Wen: George ran


Translation: Good luck


Source:
Towardsdatascience.com/23-great-pa…

There are 23 codes for data analysts to help you understand data better! Pandas is an open source, BSD-licensed library that provides high-performance, easy-to-use data structures and analysis tools for the Python programming language. If you are not familiar with it, you can copy the link to the official website and learn about it in 10 minutes: pandas.pydata.org/pandas-docs…


The application case collection can also be viewed at: pandas.pydata.org/pandas-docs…


(1) Read the CSV data set

Pd. DataFrame. From_csv (" csv_file ")Copy the code

Or:

Pd.
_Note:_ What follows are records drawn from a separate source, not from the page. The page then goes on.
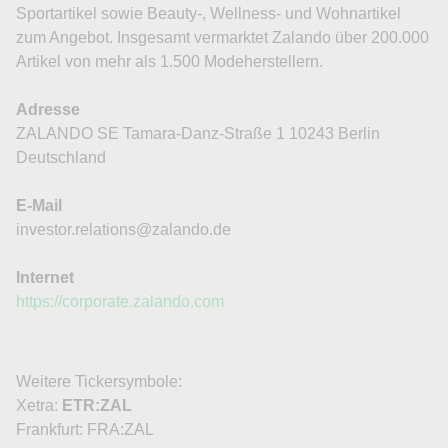
Sportartikel sowie Beauty-, Wellness- und Wohnartikel
zum Angebot. Insgesamt vermarktet Zalando über 200.000
Artikel von mehr als 1.500 Modeherstellern.
Adresse
ZALANDO SE Tamara-Danz-Straße 1 10243 Berlin
Deutschland
E-Mail
investor.relations@zalando.de
Internet
https://corporate.zalando.com
Weitere Tickersymbole:
Xetra:
ETR:ZAL
Frankfurt: FRA:ZAL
Read_csv (" csv_file ")Copy the code


(2) Read the Excel data set

pd.read_excel("excel_file")
Copy the code


(3) Write data directly to CSV

The data are separated by commas and have no index:

df.to_csv("data.csv", sep=",", index=False)
Copy the code


(4) Characteristic information of basic data set

df.info()
Copy the code


(5) Statistical results of basic data sets

print(df.describe())
Copy the code


(6) Print data in table form

print(tabulate(print_table, headers=headers))
Copy the code

Print_table is a list column, and headers is a string header column


(7) List column names

df.columns
Copy the code


Basic data processing


(8) Delete the missing data

df.dropna(axis=0, how='any')
Copy the code

Returns the objects labeled on the given axis, discarding the corresponding data one by one.


(9) Replace lost data

df.replace(to_replace=None, value=None)
Copy the code

Replace the value given in “to_replace” with the value of “value”.


(10) Check NAN

pd.isnull(object)
Copy the code

Detect missing values (NaN in numeric arrays, None and NaN in object arrays)


(11) Delete features

df.drop('feature_variable_name', axis=1)
Copy the code

Axes 0 represent rows and 1 represent columns


(12) Convert object type to float

pd.to_numeric(df["feature_name"], errors='coerce')
Copy the code

Convert object types to numerals for evaluation (if they are strings)


(13) Convert data to Numpy array

df.as_matrix()
Copy the code


(14) Get the header “N” line of data

df.head(n)
Copy the code


(15) Obtain data by feature name

df.loc[feature_name] 
Copy the code


(16) Apply functions to data

This function multiplies all values in the height column of the data by 2

df["height"].apply(*lambda* height: 2 * height)
Copy the code

Or:

def multiply(x):

 return x * 2

df["height"].apply(multiply)
Copy the code


(17) Rename data column

Here we rename column 3 of the data to “size”

df.rename(columns = {df.columns[2]:'size'}, inplace=True)
Copy the code


(18) Extract a column separately

df["name"].unique()
Copy the code


(19) Access sub-data

We select the “Name” and “size” columns from the data

new_df = df[["name"."size"]]
Copy the code


(20) Summarize data information

Df.sum ()
Df.min ()
Df.max ()
# minimum index df.idxmin()
Df.idxmax ()
Df.describe ()
Df.mean ()
Df.median ()
Copy the code


(21) Sort the data

df.sort_values(ascending = False)
Copy the code


(22) Boolean index

Here we filter the “size” data column to display a value equal to 5:

df[df["size"] = = 5)Copy the code


(23) Select a value

Select the first row of the “size” column:

df.loc([0], ['size'])
Copy the code



So how do programmers systematically learn data analysis?

Through career path planning, Udacity one-stop learning of “Data science” college courses, combined with silicon Valley authoritative course content, famous enterprise practical projects and personalized learning guidance, to help each student to avoid detdettions in the career path of “data science”, and zero pressure entry. Short-term, efficient learning of the knowledge and experience necessary for each stage and career path.

You can find the study plan suitable for yourself in “Youda Data Science Institute”, and under the guidance of industry experts, avoid learning mistakes, effectively master the core skills of data analysis, easily far more than competitors in the industry, and get a high salary Offer!




If you fall into one of these categories:

  • Negative data/statistical basis, want to add data talent bonus white;
  • Have some programming experience, facing career and annual salary bottleneck transition;
  • Professionals who want to pursue a career in data science or academia;

The Udacity Data Science School will provide you with a clearer and more efficient learning path, enabling you to master core technologies, gain rich practical experience, and quickly improve your competitiveness in the workplace.


Come and experience our new college BA!